Chapter 4 expands upon prior research on crime hot spots, which has primarily focused on opportunity-related factors that explain crime, by showing that social context, particularly informal social control, also plays a crucial role in understanding crime at place. Our models add strong evidence to the idea that we need to consider social context in understanding the emergence of crime hot spots. Because of the very strong impact of informal social control on crime, in Chapter 5 we examine specifically what influences informal social control on streets. This is particularly important given criminological work that has focused on physical and social disorder as impacting informal community social controls. Our findings suggest that the focus on physical disorder for increasing levels of informal social control may be misplaced, though we also show that social disorder is an important influence on informal social controls at crime hot spots.

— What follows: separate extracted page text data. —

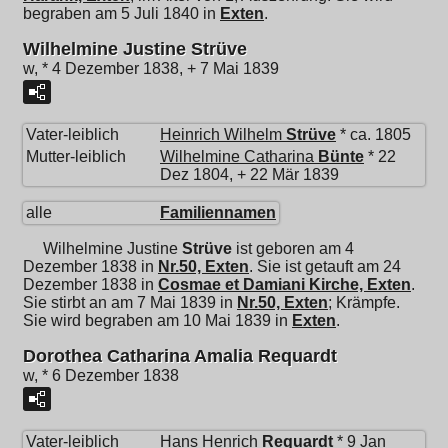
begraben am 5 Juli 1840 in
Exten
.
Wilhelmine Justine Strüve
w, * 4 Dezember 1838, + 7 Mai 1839
Vater-leiblich
Heinrich Wilhelm
Strüve
* ca. 1805
Mutter-leiblich
Wilhelmine Catharina
Bünte
* 22
Dez 1804, + 22 Mär 1839
alle
Familiennamen
Wilhelmine Justine
Strüve
ist geboren am 4
Dezember 1838 in
Nr.50, Exten
. Sie ist getauft am 24
Dezember 1838 in
Cosmae et Damiani Kirche, Exten
.
Sie stirbt an am 7 Mai 1839 in
Nr.50, Exten
; Krämpfe.
Sie wird begraben am 10 Mai 1839 in
Exten
.
Dorothea Catharina Amalia Requardt
w, * 6 Dezember 1838
Vater-leiblich
Hans Henrich
Requardt
* 9 Jan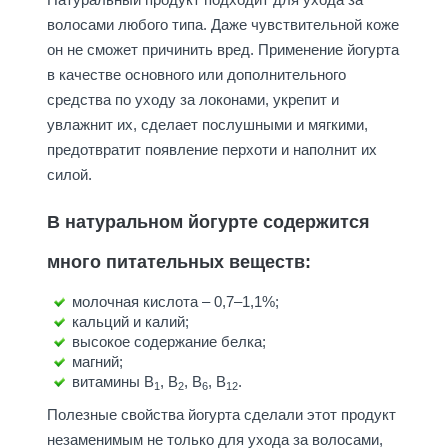
волосами любого типа. Даже чувствительной коже
он не сможет причинить вред. Применение йогурта
в качестве основного или дополнительного
средства по уходу за локонами, укрепит и
увлажнит их, сделает послушными и мягкими,
предотвратит появление перхоти и наполнит их
силой.
В натуральном йогурте содержится
много питательных веществ:
молочная кислота – 0,7–1,1%;
кальций и калий;
высокое содержание белка;
магний;
витамины B
, B
, B
, B
.
1
2
6
12
Полезные свойства йогурта сделали этот продукт
незаменимым не только для ухода за волосами,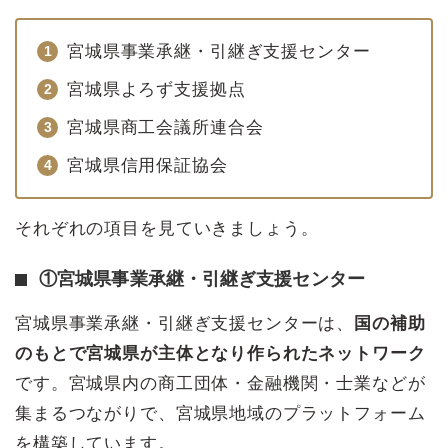
宮城県事業承継・引継ぎ支援センター
宮城県よろず支援拠点
宮城県商工会議所連合会
宮城県信用保証協会
それぞれの項目を見ていきましょう。
①宮城県事業承継・引継ぎ支援センター
宮城県事業承継・引継ぎ支援センターは、
国の補助
のもとで宮城県が主体となり作られたネットワーク
です。宮城県内の商工団体・金融機関・士業などが
集まるつながりで、宮城県地域のプラットフォーム
を構築しています。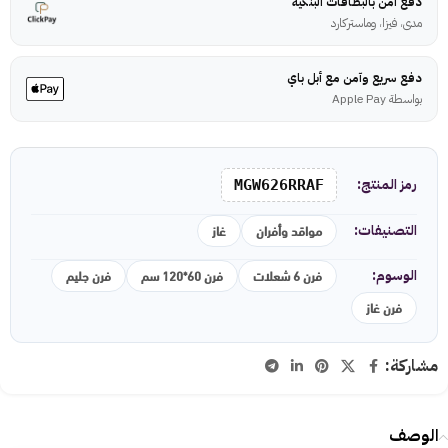
دفع آمن بالبطاقات البنكية
مدى، فيزا، وماستركارد
دفع سريع وآمن مع أبل باي
بواسطة Apple Pay
رمز المنتج:
MGW626RRAF
مواقد وأفران
غاز
التصنيفات:
فرن 6 شعلات
فرن 60*120 سم
فرن جليم
الوسوم:
فرن غاز
مشاركة:
الوصف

Chapter 6 illustrates that the social structure and social context of streets matter not only for understanding crime but also for understanding the risk of property crime victimization experienced by residents, even after accounting for individual lifestyles. Chapter 7 demonstrates that the health conditions of residents in crime hot spots constitute another critical dimension for understanding the broader social context of these places. Compared to non–hot spots, residents of crime hot spots exhibit higher rates of physical and mental health problems, with this geographic overlap between crime and health risks being at least partially attributable to the living conditions on those streets.
Finally, Chapter 8 concludes the book by summarizing our key findings and discussing their implications for theory and policy. Together, these chapters suggest that it is important to bring the social structure and social context of hot spots of crime into our understanding of why these places have high rates of crime, and what types of interventions are likely to help ameliorate crime and related problems at crime hot spots.